Das Projekt wurde bereits nach der Errichtung einer einzigen Halle, der Zedlitzhalle, aus Geldmangel gestoppt.


Zedlitzhalle

1871 wurde mit der Zedlitzhalle im 1. Bezirk die einzige Markthalle Wiens in Leichtbauweise errichtet. Diese moderne Konstruktionsweise aus Stahl und Glas war bei ähnlichen Vorhaben in Paris und London bevorzugt worden.

Die Detailmarkthalle wurde weder vom Handel noch von der Bevölkerung angenommen. Nach gescheiterten Versuchen, über die Gebührengestaltung Verkäuferinnen und Verkäufer anzuziehen, wurde die Halle 1902 an private Betreiberinnen und Betreiber als Ausstellungshalle vermietet. Nach dem Abriss im Jahr 1965 wurde an dieser Stelle das Umspannwerk für den 1. Bezirk errichtet.

Markthalle in Leichtbauweise

1877 wurde der Gedanke, weitere Markthallen zu errichten, vom Baugewerbe wieder aufgegriffen. Dabei wurde mit zahlreichen Vorteilen argumentiert, die Markthallen gegenüber offenen Märkten zu bieten hätten.

Schwarz-Weiß-Foto: Außenansicht Esterhazyhalle

Aus der ehemaligen Reitschule wurde eine Markthalle.

Die einzige unmittelbare Folge war die Umfunktionierung eines bestehenden Hallenbaus. Die ehemalige Esterházy-Reitschule im 6. Bezirk wurde 1877 zur Markthalle in der Esterházy-Immobilie umgerüstet. Die Markthalle erlebte einen so überraschend starken Zuspruch, dass bereits ein Jahr später ein Zubau errichtet werden musste.


Vier neue Märkte in Ziegelbauweise

Im Frühjahr 1879 erfolgte schließlich der Gemeinderatsbeschluss zum Bau von vier Markthallen. Dabei wurde wieder die herkömmliche Ziegelbauweise gewählt, die sich bei den beiden ersten Detailmarkthallen bewährt hatte.

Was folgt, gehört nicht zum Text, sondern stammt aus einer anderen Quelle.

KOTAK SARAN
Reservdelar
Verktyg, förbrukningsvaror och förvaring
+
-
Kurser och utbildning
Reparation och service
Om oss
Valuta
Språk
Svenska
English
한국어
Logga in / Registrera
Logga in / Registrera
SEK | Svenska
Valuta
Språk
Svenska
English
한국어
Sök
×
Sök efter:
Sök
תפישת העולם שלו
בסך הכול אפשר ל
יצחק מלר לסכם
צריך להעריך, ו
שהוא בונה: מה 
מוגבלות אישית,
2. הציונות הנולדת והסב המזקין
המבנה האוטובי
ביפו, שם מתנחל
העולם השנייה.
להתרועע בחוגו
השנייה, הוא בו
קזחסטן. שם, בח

Die Ziegelbauweise wurde nicht zuletzt wegen des Kostenvorteils vom Stadtbauamt bevorzugt.

Nach den Plänen von Architekt Friedrich Paul entstanden Markthallen an folgenden Standorten:


  • Auf dem Phorusplatz im 4. Bezirk
  • Im 7. Bezirk zwischen Neustiftgasse und Burggasse (etwa gegenüber der Bandgasse)
  • Neben dem Rathaus im Bereich Bartensteingasse/Stadiongasse/Doblhoffgasse
  • Im 9. Bezirk an der Kreuzung Nußdorfer Straße und Alserbachstraße

Die Markthallen wurden im Jahr 1880 eröffnet.

Phorushalle

Schwarz-Weiß-Foto: Außenansicht Phorushalle

Die Phorushalle wurde 1913 renoviert. Sie hatte bis 1952 die Funktion einer Detailmarkthalle und wurde dann in eine Großmarkthalle für Blumen umgewandelt. Als 1969 die Blumenhalle am Großmarkt fertig gestellt war, wurde die Halle am Phorusplatz stillgelegt und schließlich abgetragen.

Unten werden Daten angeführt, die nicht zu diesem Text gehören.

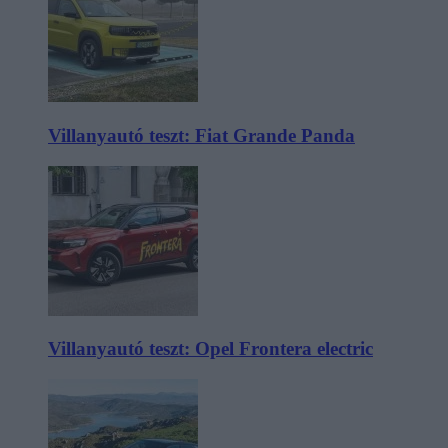
Villanyautó teszt: Fiat Grande Panda
Villanyautó teszt: Opel Frontera electric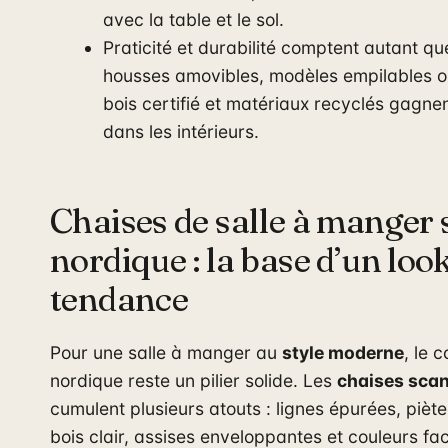
avec la table et le sol.
Praticité et durabilité comptent autant que
housses amovibles, modèles empilables ou
bois certifié et matériaux recyclés gagnen
dans les intérieurs.
Chaises de salle à manger 
nordique : la base d’un look
tendance
Pour une salle à manger au
style moderne
, le 
nordique reste un pilier solide. Les
chaises sca
cumulent plusieurs atouts : lignes épurées, pièt
bois clair, assises enveloppantes et couleurs fac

Markthalle Nußdorfer Straße

Historisches Schwarz-Weiß-Foto: geschäftige Straßenkreuzung, Markthalle

Die Markthalle in der Nußdorfer Straße nach den Plänen von Architekt Friedrich Paul hat die Zeit überdauert.

Die letzte noch bestehende dieser vier historischen Markthallen ist die Markthalle Nußdorfer Straße im 9. Bezirk. Sie wurde zwischen 1993 und 1995 unter den Erfordernissen der Denkmalpflege grundlegend renoviert und steht seit 1. März 2002 in privater Nutzung.